La solicitud por todas las Iglesias, que el Obispo de Roma comparte con el episcopado, encuentra una actuación importante en el compromiso de las Obras Misionales Pontificias, que tienen como propósito profundizar la conciencia misionera de cada bautizado, ya sea reclamando la necesidad de una formación más profunda de todo el Pueblo de Dios, como ofreciendo su ayuda para favorecer la difusión del Evangelio en el mundo.

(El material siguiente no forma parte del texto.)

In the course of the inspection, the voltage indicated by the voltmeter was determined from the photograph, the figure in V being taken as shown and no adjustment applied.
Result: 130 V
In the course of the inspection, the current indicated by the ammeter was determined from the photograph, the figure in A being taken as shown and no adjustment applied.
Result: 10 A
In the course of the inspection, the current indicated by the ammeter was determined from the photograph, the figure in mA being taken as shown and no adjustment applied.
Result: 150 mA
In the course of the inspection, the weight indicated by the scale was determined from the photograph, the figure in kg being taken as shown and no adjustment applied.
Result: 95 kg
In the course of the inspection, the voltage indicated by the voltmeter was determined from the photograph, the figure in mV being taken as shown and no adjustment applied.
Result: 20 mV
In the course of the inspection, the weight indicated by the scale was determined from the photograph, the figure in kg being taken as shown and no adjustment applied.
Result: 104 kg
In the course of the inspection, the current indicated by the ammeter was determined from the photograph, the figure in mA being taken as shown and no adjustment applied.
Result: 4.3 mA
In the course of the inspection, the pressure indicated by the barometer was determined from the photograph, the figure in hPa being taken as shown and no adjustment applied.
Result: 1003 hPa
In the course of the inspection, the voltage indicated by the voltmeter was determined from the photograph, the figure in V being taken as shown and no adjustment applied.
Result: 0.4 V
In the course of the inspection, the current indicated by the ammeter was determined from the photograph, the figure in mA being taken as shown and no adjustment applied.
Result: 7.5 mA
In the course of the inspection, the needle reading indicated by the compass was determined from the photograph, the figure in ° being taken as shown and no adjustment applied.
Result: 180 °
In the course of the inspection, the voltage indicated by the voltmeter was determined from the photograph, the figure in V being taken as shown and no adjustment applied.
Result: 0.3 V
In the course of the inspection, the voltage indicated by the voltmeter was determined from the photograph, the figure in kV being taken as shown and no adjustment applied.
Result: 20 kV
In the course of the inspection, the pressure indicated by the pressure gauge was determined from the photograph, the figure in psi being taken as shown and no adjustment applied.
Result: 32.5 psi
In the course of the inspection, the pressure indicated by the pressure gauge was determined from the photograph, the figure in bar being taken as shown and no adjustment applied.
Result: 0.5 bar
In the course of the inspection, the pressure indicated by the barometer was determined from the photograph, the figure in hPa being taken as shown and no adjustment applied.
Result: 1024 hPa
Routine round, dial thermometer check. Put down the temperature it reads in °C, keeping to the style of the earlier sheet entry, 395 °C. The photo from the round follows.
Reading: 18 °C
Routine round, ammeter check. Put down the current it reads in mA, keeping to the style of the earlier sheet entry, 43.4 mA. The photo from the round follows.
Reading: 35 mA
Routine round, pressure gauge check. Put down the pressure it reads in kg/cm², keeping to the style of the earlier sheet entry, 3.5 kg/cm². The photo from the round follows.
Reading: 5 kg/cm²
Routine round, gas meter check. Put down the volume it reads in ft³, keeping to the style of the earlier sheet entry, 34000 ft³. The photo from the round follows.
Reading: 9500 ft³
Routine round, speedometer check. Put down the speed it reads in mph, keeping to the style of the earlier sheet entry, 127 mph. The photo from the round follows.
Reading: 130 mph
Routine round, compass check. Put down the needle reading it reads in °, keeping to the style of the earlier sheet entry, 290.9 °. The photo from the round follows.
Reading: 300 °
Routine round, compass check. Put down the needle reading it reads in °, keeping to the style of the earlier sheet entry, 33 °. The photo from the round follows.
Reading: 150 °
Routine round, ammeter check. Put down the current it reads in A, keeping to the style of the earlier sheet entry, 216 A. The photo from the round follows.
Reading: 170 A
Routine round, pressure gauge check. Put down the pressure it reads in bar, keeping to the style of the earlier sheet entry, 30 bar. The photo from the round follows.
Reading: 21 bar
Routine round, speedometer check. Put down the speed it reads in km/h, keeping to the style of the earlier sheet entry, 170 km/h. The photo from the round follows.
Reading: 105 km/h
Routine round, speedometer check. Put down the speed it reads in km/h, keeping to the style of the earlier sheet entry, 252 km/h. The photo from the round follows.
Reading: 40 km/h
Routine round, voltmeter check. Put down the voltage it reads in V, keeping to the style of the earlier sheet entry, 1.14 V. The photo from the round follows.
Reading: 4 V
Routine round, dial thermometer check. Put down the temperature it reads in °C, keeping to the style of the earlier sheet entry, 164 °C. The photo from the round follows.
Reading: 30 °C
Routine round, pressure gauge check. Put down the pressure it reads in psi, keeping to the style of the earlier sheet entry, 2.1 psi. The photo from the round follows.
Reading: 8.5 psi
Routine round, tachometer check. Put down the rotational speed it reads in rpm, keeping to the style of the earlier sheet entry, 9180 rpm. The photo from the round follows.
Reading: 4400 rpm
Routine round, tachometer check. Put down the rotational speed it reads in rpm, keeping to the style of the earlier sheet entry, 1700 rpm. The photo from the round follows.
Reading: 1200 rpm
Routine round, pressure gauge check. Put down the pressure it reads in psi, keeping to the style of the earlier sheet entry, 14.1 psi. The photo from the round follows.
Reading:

Por último, me refiero a los cristianos que, en diversas partes del mundo, se encuentran en dificultades para profesar abiertamente su fe y ver reconocido el derecho a vivirla con dignidad. Ellos son testigos valientes – aún más numerosos que los mártires de los primeros siglos – que soportan con perseverancia apostólica las diversas formas de persecución actuales. Muchos también arriesgan su vida por permanecer fieles y deseo asegurarles que me siento cercano en la oración a estas personas, familias y comunidades que sufren violencia e intolerancia, y les repito las palabras de Jesús: «Confiad, yo he vencido al mundo» (Jn 16,33).
Benedicto XVI exhortaba: «Que la Palabra del Señor siga avanzando y sea glorificada» (2 Ts 3, 1): que este Año de la fe haga cada vez más fuerte la relación con Cristo, pues sólo en Él tenemos la certeza y garantía auténtica de mirar al futuro duradero» (Carta Ap. Porta fidei, 15). Este es mi exhortación para la Jornada Mundial de las Misiones de este año. Bendigo de corazón a lo/as misionero/as, a todos los que acompañan y apoyan este compromiso fundamental de la Iglesia para que el anuncio del Evangelio pueda resonar en todos los rincones de la tierra (Pablo VI, Exhort. Ap. Evangelii nuntiandi, 80).
Dado en el Vaticano, a 19 de mayo del 2013 en la solemnidad de Pentecostés y primer año del pontificado de Francisco I.